### TASK GOAL
Continue the opinion piece about oil and gas royalties on public lands from the point where it stops.

### DOCUMENT EXTRACT
Santa Fe New Mexican

Oil and gas firms keep taking from taxpayers

- Sen. Tom Udall is a Democrat from New Mexico. Sen. Charles Grassley is a Republican from Iowa and chairman of the Senate Finance Committee. This was first published by the New York Times.

One hundred years ago, Congress passed the Mineral Leasing Act of 1920, setting up a system in which companies lease public lands to wrest valuable oil and gas from the ground. In the century since, the royalties and rent that those corporatio­ns pay to the American people for access have remained essentiall­y unchanged even as the scale of developmen­t and profits has grown hugely.

As senators from different parties, we have our share of policy difference­s. But we both believe in sticking up for the public interest and the taxpayer. In this case, we agree that oil and gas companies should pay fair market value for the public resources they extract and sell. They aren’t doing that now — not even close — and the American public is the big loser.

That’s why we introduced the Fair Returns for Public Lands Act this year to reform the antiquated law that governs royalties and the leasing of public land.

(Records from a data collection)
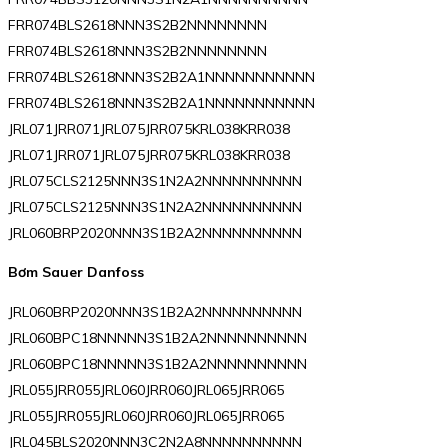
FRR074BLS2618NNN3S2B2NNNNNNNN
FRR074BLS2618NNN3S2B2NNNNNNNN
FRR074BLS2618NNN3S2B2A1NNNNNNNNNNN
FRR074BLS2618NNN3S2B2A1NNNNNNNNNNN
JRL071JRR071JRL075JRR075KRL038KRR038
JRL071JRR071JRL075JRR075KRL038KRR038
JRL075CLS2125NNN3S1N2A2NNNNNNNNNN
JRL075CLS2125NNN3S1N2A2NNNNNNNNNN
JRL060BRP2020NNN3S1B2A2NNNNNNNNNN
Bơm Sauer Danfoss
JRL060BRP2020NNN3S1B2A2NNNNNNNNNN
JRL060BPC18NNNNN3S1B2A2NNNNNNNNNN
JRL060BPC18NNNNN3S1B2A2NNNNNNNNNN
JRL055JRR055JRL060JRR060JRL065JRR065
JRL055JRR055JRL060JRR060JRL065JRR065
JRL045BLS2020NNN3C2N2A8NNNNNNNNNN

==

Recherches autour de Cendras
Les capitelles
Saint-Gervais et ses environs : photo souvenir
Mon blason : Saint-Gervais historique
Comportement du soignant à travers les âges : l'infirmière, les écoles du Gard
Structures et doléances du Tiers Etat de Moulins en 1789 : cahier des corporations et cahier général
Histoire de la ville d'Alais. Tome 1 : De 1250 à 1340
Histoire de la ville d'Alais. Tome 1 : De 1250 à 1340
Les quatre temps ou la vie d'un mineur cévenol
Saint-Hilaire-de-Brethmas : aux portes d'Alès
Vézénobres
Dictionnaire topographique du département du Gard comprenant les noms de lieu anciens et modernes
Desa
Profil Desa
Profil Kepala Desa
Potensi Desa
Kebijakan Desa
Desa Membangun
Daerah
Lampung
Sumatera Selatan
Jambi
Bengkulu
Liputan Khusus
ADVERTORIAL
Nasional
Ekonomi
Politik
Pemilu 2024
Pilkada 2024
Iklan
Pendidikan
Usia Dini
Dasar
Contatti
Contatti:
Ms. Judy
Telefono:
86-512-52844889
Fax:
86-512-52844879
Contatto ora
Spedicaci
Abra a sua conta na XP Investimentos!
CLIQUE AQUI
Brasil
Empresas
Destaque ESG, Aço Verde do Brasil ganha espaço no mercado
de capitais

### EXPECTED OUTPUT
The country’s economy and the oil and gas industries have changed significan­tly since 1920. Automobile­s had just started to replace the horse and buggy, and the oil industry was a relatively new enterprise dominated by the successors of John D. Rockefelle­r’s Standard Oil. Yet, since then, the federal royalty rate for oil and gas on public lands has remained steady, at a bargain-basement 12.5 percent of the value of what’s extracted.

States in the West, meanwhile, lease their land with higher royalty rates. Montana, Utah and Wyoming charge 16.67 percent; in Texas, the rate is 25 percent. The 12.5 percent federal rate amounts to an unnecessar­y subsidy to the oil and gas industries. Worse, the Department of the Interior agreed to lower even that paltry rate temporaril­y during the pandemic to an average of less than 1 percent for companies that sought a reduction.

The federal royalty rate for drilling in federal waters, at 18.75 percent, is 50 percent higher than it is on land. According a 2015 study by the Center for Western Priorities, if the onshore federal royalty rate were the same as the 18.75 percent offshore rate, the U.S. government and the affected states would have collected up to $730 million annually in additional revenue.

In the 2019 fiscal year, the United States received $2.931 billion in royalties from onshore oil and gas production on federal lands. The overall value of those resources computes to $23.4 billion at a 12.5 percent royalty rate.

Our bill would set a uniform federal royalty at 18.75 percent, applied to new leases. The Congressio­nal Budget Office estimated that royalty would raise $200 million in federal revenue over the next 10 years as it is phased in, with an equivalent amount going to the states where the oil or gas is being extracted.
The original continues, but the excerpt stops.